A November 5 decision by the Baku Appeals Court said the editor must remain in custody while he appeals an ancillary drug conviction, regardless of the European Court’s March ruling, defense lawyer Elchin Sadygov said.
“We call on Azerbaijani authorities to fulfill their international obligations and release imprisoned editor Eynulla Fatullayev at once,” CPJ Europe and Central Asia Program Coordinator Nina Ognianova said. “No one is fooled by these stalling tactics. The Baku Appeals Court’s latest ruling to keep our colleague in jail pending the outcome of the drug case was blatantly tailored to defy the European Court’s order.”
As a member of the Council of Europe and a signatory to the European Convention on Human Rights, Azerbaijan is obligated to fulfill
European Court decisions.

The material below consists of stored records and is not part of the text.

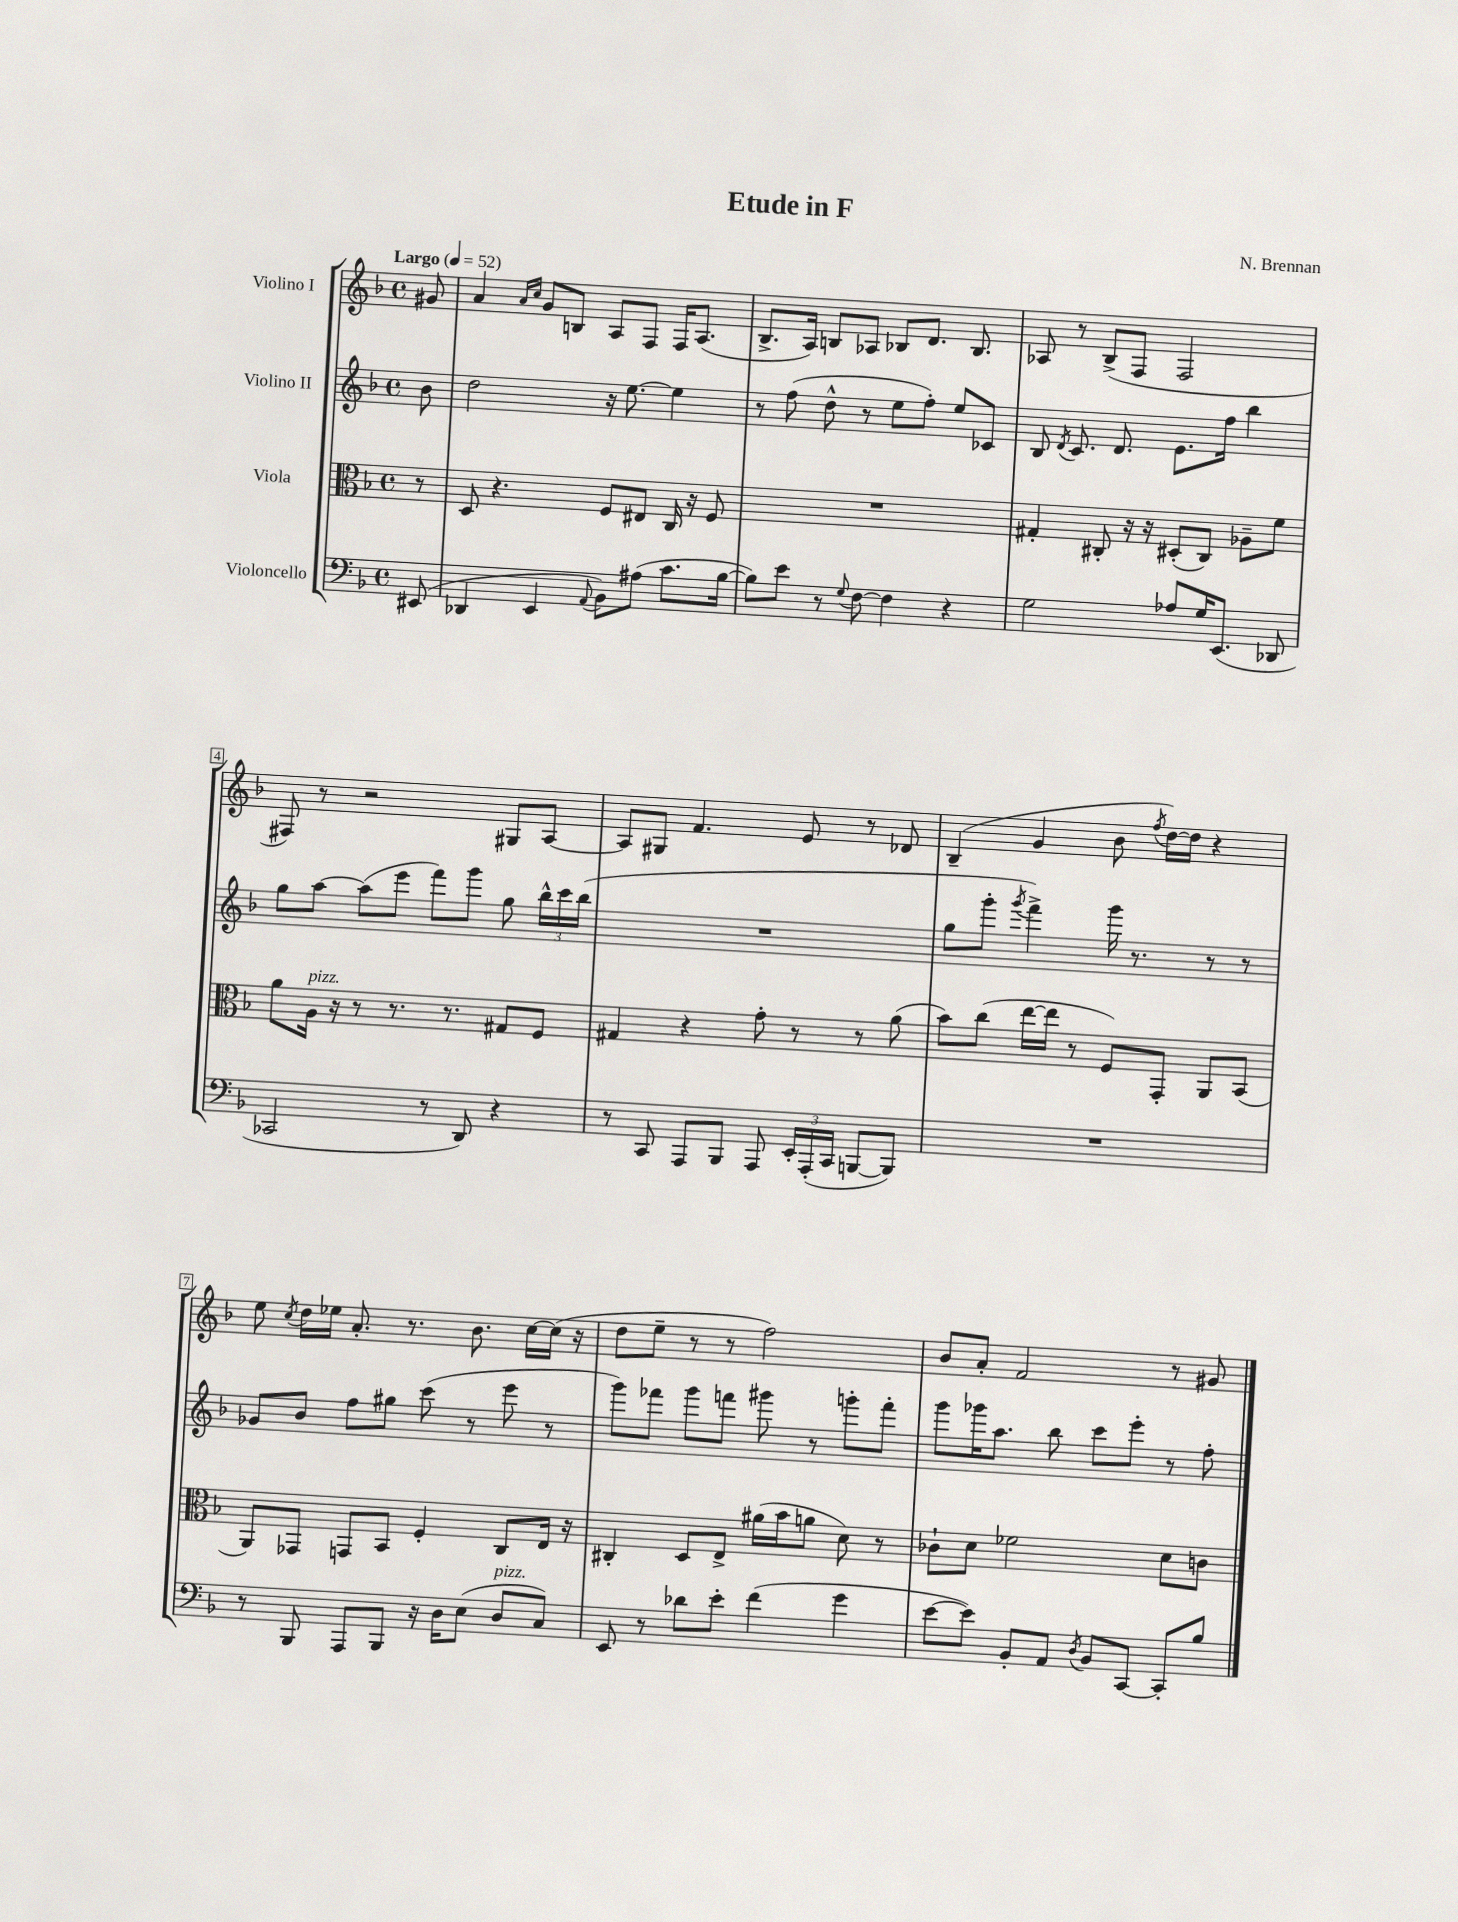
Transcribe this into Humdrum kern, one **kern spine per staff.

**kern	**kern	**kern	**kern
*part4	*part3	*part2	*part1
*staff4	*staff3	*staff2	*staff1
*I"Violoncello	*I"Viola	*I"Violino II	*I"Violino I
*clefF4	*clefC3	*clefG2	*clefG2
*k[b-]	*k[b-]	*k[b-]	*k[b-]
*M4/4	*M4/4	*M4/4	*M4/4
*met(c)	*met(c)	*met(c)	*met(c)
*MM52	*MM52	*MM52	*MM52
=	=	=	=
!	!	!	!LO:TX:a:B:t=Largo
(8EE#X/	8r	8b-\	8g#X/
=1	=1	=1	=1
4DD-X/	8D/	2dd\	4a/
.	4.r	.	.
.	.	.	16qqa/LL
.	.	.	16qqcc/JJ
4EE/	.	.	8g/L
.	.	.	8Bn/J
8qqAA/	.	.	.
8BB-\L)	8F/L	16r	8A/L
.	.	[8.ee\	.
(8A#X\J	8E#X/J	.	8F/J
8.c\L	16C/	4ee\]	16F/KL
.	16r	.	(8.A/J
.	8F/	.	.
[16B-\Jk	.	.	.
=2	=2	=2	=2
8B-\L])	1r	8r	8.B-^/L
8e\J	.	(8ff\	.
.	.	.	16A/Jk)
8r	.	8dd^^\	8Bn/L
8qqG/	.	.	.
[8F\	.	8r	8A-X/J
4F\]	.	8ee\L	8B-X/L
.	.	8ff'\J)	8.d/J
4r	.	8ee/L	.
.	.	.	8.B-/
.	.	8c-X/J	.
=3	=3	=3	=3
2G\	4G#X'/	8B-/	8A-X/
.	.	8qd/	.
.	.	8.c/	8r
.	8C#X'/	.	(8B-^/L
.	.	8.d/	.
.	16r	.	8F/J
.	16r	.	.
8A-X/L	(8D#X'/L	8.e\L	2F/
16G/K	8C#/J)	.	.
(8.EE/J	.	16ff\Jk	.
.	8A-X~\L	4bb-\	.
8DD-X/	8f\J	.	.
!!LO:LB:g=z
=4	=4	=4	=4
2CC-X/	8a\L	8gg\L	8F#X/)
!	!LO:TX:a:i:t=pizz.	!	!
.	16A\Jk	[8aa\J	8r
.	16r	.	.
.	8r	(8aa\L]	2r
.	8.r	8eee\J	.
8r	.	8fff\L)	.
.	8.r	.	.
8DD/)	.	8ggg\J	.
4r	8G#X/L	8gg\	8G#X/L
.	8F/J	24bb-^^\LL	[8A/J
.	.	24ccc\	.
.	.	(24bb-\JJ	.
=5	=5	=5	=5
8r	4G#X/	1r	8A/L]
8CC/	.	.	8G#X/J
8AAA/L	4r	.	4.f/
8BBB-/J	.	.	.
8AAA/	8g'\	.	.
24EE'/LL	8r	.	8e/
(24AAA'/	.	.	.
24CC/JJ	.	.	.
[8BBBn/L	8r	.	8r
8BBB/J])	(8a\	.	8d-X/
=6	=6	=6	=6
1r	8b-\L)	8gg\L	(4B-~/
.	(8cc\J	8ggg'\J	.
.	.	8qggg/	.
.	[16ee\LL	4fff^\)	4g/
.	16ee\JJ]	.	.
.	8r	.	.
.	8F/L)	16ggg\	8b-\
.	.	8.r	.
.	.	.	8qff/
.	8GG'/J	.	[16dd\LL)
.	.	.	16dd\JJ]
.	8AA/L	8r	4r
.	(8BB-/J	8r	.
!!LO:LB:g=z
=7	=7	=7	=7
8r	8AA/L)	8g-X/L	8ee\
.	.	.	8qcc/
8BBB-/	8GG-X/J	8b-/J	16dd\LL
.	.	.	16ee-X\JJ
8AAA/L	8GGn/L	8ff\L	8.a'/
8BBB-/J	8BB-/J	8gg#X\J	.
.	.	.	8.r
16r	4F'/	(8ccc\	.
16D\KL	.	.	.
(8E\J	.	8r	8.b-\
!LO:TX:a:i:t=pizz.	!	!	!
8D/L	8C/L	8eee\	.
.	.	.	[16cc\LL
8C/J)	16E/Jk	8r	(16cc\JJ]
.	16r	.	16r
=8	=8	=8	=8
8EE/	4C#X'/	8ggg\L)	8dd\L
8r	.	8fff-X\J	8ee~\J
8d-X\L	8D/L	8ggg\L	8r
8e'\J	8E^/J	8fffn\J	8r
(4f\	(16a#X\LL	8ggg#X\	2ff\)
.	16b-\J	.	.
.	8an\J	8r	.
4g\	8d\)	8gggn'\L	.
.	8r	8fff'\J	.
=9	=9	=9	=9
[8e\L	8c-X`\L	8ggg\L	8b-/L
8e\J])	8d\J	16ggg-X\K	8a'/J
.	.	8.aa\J	.
8BB-'/L	2f-X\	.	2f/
8AA/J	.	8bb-\	.
8qD/	.	.	.
8BB-/L	.	8ccc\L	.
[8CC/J	.	8eee'\J	.
8CC'/L]	8d\L	8r	8r
8B-/J	8cn\J	8ff'\	8g#X/
==	==	==	==
*-	*-	*-	*-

The European Court ruled that Azerbaijani authorities had violated Fatullayev’s rights to freedom of expression and a fair trial; declared his imprisonment illegal; and ordered that he be freed and paid 27,822 Euros (US$37,854) in compensation. On October 4, the European Court‘s Grand Chamber rejected Azerbaijan’s appeal and upheld the March ruling.Fatullayev was initially arrested in April 2007 on a trumped up charge of defaming Azerbaijanis in an Internet posting that he said he did not write. In the next several months, authorities piled up new fabricated charges against him, including “terrorism,” “incitement of hatred,” and “tax evasion.” In October 2007, Fatullayev was slammed with a hefty cumulative sentence of eight-and-a-half years in prison. His popular newspapers, the Azeri-language daily Gündalik Azarbaycan and the Russian-language weekly Realny Azerbaijan, folded.
In late December 2009, just as the
European Court was wrapping up deliberations on the Fatullayev v. Azerbaijan case, Baku prison guards allegedly found narcotics on Fatullayev. He was charged with possession and sentenced in July to an additional two and a half years and remains jailed while he appeals, according to local news reports. Fatullayev denies the charge, saying the drugs were planted on him–a favored tactic of Azerbaijani authorities to silence unwanted critics–with the deliberate intention to keep him in jail no matter what the European Court ruled in his case.On November 24, 2009, CPJ honored Fatullayev with one of its International Press Freedom Awards.